TRY IT:
The records below must be output exactly, without pictures.

[Structured diff data]

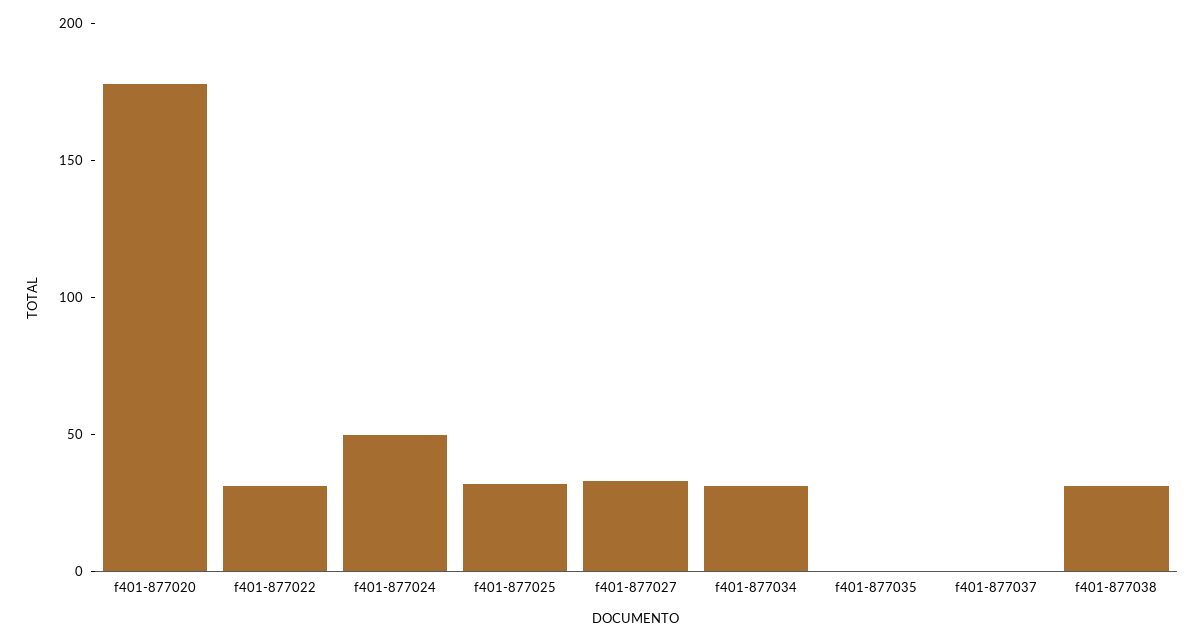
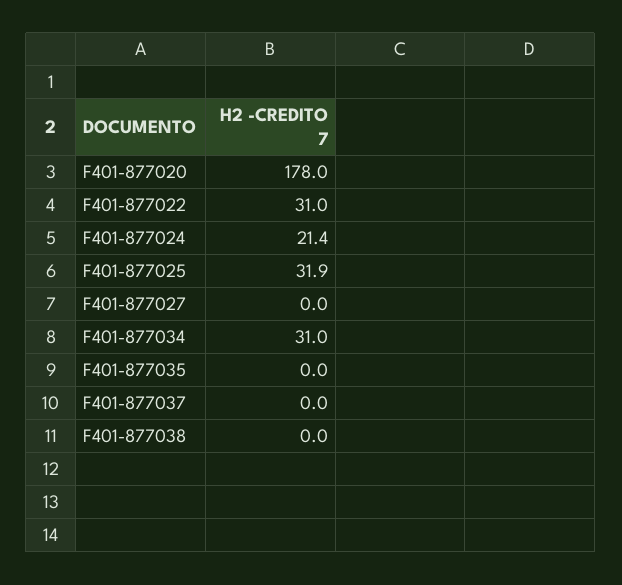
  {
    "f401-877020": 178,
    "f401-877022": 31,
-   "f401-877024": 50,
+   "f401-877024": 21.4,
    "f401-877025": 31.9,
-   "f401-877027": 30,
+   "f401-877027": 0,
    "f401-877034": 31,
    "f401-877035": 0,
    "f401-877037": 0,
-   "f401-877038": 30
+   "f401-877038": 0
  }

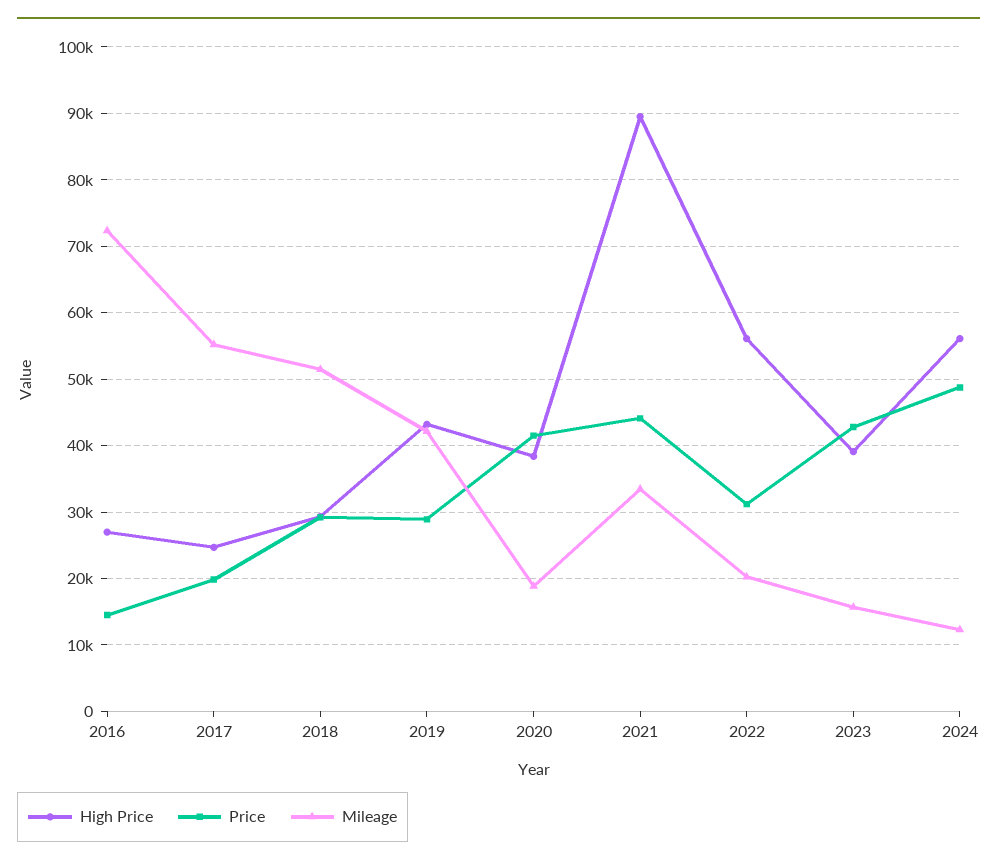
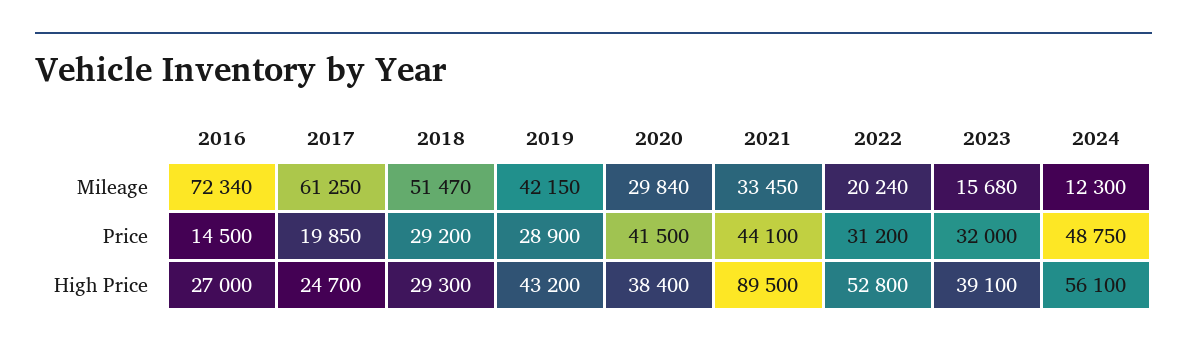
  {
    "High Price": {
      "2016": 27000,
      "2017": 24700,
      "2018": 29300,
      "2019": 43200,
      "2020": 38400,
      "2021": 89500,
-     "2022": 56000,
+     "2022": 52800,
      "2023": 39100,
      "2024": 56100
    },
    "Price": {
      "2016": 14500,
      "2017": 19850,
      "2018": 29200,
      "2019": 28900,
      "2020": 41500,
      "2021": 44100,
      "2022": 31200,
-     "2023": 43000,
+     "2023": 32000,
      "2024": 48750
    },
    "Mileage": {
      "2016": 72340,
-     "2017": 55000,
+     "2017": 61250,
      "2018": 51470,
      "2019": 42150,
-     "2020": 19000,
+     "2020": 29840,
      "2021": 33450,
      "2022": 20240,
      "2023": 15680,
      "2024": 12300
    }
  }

TASK OUTPUT:
  {
    "f401-877020": 178,
    "f401-877022": 31,
-   "f401-877024": 50,
+   "f401-877024": 21.4,
    "f401-877025": 31.9,
-   "f401-877027": 30,
+   "f401-877027": 0,
    "f401-877034": 31,
    "f401-877035": 0,
    "f401-877037": 0,
-   "f401-877038": 30
+   "f401-877038": 0
  }

  {
    "High Price": {
      "2016": 27000,
      "2017": 24700,
      "2018": 29300,
      "2019": 43200,
      "2020": 38400,
      "2021": 89500,
-     "2022": 56000,
+     "2022": 52800,
      "2023": 39100,
      "2024": 56100
    },
    "Price": {
      "2016": 14500,
      "2017": 19850,
      "2018": 29200,
      "2019": 28900,
      "2020": 41500,
      "2021": 44100,
      "2022": 31200,
-     "2023": 43000,
+     "2023": 32000,
      "2024": 48750
    },
    "Mileage": {
      "2016": 72340,
-     "2017": 55000,
+     "2017": 61250,
      "2018": 51470,
      "2019": 42150,
-     "2020": 19000,
+     "2020": 29840,
      "2021": 33450,
      "2022": 20240,
      "2023": 15680,
      "2024": 12300
    }
  }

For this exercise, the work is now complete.